New athletic director brings small-town roots to job

After more than a decade in teaching and administration, hailing from a really small town and with a high appreciation for the importance of co-curricular activities, Tim Porter arrives as Sweet Home High School’s new athletic director and assistant principal.

He succeeds Dave Goetz, who is working as athletic director and vice principal at Sweet Home Junior High, in one of several changes in District 55 administrative staff.

Those include Keith Winslow’s move from Oak Heights to assistant principal at Sweet Home High School and Derek Barnhurst’s switch from vice principal at Sweet Home Junior High to principal at Oak Heights. Jack Nickerson is the new principal at Holley School.

“I grew up in a small town in eastern Oregon called Helix,” Porter, 41, said. The town, also known as Griswold, has a population of around 150. He graduated in a class of 10 from Helix High School in 1986.
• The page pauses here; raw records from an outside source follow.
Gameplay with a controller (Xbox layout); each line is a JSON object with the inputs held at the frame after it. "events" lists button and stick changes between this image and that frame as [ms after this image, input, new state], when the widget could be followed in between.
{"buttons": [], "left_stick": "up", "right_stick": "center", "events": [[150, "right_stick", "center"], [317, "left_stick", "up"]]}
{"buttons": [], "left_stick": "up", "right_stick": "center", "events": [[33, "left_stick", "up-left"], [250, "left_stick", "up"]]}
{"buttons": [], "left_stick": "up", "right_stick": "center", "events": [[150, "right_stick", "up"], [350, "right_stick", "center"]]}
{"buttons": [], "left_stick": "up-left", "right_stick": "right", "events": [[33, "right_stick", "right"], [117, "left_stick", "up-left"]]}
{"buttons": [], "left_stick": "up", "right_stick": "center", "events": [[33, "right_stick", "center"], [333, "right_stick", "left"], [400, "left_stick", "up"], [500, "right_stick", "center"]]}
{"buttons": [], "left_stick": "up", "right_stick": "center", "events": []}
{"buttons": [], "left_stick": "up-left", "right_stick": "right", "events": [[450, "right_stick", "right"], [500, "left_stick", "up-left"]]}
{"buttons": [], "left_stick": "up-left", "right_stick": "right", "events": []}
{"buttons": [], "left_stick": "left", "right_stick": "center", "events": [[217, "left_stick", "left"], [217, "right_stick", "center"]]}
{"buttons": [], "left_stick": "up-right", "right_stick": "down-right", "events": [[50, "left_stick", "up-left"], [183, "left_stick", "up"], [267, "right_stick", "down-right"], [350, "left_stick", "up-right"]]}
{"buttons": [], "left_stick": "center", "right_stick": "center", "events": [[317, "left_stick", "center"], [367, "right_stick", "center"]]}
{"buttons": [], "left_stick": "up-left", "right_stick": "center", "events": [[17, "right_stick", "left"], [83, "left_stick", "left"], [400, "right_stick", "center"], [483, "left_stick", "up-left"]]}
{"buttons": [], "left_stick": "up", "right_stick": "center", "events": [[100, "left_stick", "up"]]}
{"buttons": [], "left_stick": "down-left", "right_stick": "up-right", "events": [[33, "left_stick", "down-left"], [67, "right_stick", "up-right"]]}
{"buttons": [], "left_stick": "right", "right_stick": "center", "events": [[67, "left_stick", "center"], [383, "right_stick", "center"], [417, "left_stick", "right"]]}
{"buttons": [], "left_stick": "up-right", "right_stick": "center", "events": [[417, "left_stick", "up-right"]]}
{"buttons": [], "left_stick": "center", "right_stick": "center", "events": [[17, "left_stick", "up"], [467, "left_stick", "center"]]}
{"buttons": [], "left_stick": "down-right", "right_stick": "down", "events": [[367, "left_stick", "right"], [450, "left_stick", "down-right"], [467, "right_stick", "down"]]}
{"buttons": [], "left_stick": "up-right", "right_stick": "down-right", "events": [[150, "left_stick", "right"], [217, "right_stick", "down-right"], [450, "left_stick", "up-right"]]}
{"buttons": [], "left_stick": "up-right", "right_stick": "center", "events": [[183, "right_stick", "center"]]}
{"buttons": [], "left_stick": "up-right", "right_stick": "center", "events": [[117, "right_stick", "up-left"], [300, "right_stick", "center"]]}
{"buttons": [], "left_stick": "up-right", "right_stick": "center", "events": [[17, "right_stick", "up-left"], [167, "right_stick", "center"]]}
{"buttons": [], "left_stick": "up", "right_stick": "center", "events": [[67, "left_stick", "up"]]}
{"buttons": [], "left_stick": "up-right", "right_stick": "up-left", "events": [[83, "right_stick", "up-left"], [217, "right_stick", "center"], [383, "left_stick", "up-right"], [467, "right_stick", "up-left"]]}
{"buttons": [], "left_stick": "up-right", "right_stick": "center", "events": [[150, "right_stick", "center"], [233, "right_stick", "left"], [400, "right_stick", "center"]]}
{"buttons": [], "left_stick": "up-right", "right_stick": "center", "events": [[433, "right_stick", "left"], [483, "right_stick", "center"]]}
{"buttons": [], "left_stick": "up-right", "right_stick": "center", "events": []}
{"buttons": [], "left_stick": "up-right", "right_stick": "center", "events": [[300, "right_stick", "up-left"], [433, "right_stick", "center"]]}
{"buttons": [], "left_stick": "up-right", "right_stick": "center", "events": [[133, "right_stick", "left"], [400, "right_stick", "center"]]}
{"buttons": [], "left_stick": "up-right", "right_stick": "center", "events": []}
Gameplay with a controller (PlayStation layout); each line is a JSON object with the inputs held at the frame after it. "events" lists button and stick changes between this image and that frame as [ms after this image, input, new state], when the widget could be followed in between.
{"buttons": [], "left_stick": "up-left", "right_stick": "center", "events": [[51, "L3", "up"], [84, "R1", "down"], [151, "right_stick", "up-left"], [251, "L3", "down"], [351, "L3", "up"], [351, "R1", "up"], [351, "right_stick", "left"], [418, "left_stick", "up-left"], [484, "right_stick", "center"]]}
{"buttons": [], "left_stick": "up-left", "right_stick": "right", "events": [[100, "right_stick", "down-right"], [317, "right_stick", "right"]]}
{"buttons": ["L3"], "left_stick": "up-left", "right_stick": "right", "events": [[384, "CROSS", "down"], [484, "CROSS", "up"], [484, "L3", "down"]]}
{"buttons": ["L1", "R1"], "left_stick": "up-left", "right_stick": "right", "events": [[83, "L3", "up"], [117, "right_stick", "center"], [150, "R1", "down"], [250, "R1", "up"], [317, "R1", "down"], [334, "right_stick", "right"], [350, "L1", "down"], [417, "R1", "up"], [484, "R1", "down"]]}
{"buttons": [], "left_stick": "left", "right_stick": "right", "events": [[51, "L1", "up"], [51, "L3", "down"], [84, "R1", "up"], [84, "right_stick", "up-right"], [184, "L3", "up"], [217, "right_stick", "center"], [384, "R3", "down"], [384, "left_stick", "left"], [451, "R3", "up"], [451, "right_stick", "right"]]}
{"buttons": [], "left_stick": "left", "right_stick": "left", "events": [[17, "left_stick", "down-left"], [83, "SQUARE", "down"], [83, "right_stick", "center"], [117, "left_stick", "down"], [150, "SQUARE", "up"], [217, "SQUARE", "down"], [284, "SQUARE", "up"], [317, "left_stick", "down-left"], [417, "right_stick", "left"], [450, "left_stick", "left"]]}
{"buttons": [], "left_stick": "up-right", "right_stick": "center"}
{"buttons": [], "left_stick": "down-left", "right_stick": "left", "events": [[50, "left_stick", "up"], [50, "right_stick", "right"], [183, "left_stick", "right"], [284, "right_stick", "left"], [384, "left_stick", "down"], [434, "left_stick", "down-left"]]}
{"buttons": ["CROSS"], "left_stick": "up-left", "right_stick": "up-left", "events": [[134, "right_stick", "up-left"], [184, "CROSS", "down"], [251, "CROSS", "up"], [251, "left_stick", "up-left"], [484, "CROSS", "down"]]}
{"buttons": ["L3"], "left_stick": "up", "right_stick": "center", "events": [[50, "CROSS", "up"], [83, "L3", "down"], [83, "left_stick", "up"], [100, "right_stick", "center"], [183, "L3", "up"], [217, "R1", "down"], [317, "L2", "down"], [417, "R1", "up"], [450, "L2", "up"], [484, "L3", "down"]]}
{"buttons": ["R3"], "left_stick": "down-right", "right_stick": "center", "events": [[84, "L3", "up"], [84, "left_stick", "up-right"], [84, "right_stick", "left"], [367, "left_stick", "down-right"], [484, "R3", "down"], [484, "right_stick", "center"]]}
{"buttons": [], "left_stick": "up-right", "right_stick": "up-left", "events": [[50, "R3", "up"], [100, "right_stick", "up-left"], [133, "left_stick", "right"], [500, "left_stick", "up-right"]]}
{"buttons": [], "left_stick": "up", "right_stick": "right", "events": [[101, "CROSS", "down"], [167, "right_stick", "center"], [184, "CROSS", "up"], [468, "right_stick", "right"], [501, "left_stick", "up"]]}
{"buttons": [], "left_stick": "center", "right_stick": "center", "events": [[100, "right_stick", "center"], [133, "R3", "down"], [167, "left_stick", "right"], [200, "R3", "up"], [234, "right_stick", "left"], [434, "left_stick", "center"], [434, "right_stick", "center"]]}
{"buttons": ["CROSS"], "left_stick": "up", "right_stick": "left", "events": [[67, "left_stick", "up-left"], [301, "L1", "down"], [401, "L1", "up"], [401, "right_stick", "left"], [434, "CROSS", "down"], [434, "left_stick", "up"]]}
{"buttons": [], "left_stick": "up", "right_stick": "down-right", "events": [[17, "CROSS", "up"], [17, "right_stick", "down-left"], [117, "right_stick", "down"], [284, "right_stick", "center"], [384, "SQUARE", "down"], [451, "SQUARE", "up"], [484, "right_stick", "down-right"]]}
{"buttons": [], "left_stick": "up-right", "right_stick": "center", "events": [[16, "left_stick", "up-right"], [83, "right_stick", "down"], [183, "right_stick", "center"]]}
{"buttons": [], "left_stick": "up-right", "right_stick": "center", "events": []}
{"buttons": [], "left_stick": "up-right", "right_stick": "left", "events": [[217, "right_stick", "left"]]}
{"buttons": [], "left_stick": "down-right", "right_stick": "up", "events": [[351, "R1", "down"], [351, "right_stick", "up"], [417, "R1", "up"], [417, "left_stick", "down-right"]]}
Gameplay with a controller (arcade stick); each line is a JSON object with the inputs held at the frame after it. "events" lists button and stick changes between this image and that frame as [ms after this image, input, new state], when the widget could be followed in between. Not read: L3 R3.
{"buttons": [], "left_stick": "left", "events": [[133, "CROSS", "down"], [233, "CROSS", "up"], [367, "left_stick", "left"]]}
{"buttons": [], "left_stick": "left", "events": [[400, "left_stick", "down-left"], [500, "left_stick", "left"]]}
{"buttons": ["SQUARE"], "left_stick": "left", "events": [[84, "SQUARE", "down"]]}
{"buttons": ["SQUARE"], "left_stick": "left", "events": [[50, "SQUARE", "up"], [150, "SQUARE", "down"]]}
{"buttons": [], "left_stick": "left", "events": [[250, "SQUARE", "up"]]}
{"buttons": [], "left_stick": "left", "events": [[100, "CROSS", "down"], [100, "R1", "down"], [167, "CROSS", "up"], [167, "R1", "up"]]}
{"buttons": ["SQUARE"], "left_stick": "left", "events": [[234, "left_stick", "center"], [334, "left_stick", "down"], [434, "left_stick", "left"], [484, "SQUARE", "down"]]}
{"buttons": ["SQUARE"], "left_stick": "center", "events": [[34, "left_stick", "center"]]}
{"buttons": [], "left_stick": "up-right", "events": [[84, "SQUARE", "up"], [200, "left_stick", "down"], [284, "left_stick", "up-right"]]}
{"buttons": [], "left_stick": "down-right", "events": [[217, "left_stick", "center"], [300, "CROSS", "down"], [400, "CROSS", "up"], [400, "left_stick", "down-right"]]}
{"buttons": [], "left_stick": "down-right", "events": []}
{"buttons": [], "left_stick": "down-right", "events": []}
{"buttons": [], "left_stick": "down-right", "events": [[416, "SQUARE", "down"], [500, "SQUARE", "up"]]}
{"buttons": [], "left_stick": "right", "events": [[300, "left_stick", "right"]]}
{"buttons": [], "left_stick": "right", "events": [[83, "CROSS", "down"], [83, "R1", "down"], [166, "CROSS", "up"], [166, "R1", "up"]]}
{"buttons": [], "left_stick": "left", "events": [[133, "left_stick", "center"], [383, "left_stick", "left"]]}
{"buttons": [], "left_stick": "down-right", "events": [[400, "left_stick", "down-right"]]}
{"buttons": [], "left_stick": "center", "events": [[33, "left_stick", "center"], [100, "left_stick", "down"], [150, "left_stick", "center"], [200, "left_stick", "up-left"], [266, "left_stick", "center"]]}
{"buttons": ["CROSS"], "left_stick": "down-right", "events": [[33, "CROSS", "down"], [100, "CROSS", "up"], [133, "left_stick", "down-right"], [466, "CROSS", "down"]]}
Porter graduated from Oregon State University in 1991 with a bachelor’s degree in science education. He earned his master’s degree in theology from Fuller Theological Seminary in Pasadena, Calif., in 2004. He has one class and his dissertation remaining to complete a doctorate in education leadership at George Fox University.

After graduating from OSU, he taught for 12 years, including seven years at Weston-McEwen High School, in the Athena and Weston communities of eastern Oregon, Porter said. He also taught for a year at Colton High School before moving on to seminary.

“I’d been teaching for nine years, I guess; and I kind of didn’t know what I wanted to do, to be honest.”

He decided he wanted to be a pastor and started attending seminary, he said. He taught three more years at a private school in Pasadena while attending seminary.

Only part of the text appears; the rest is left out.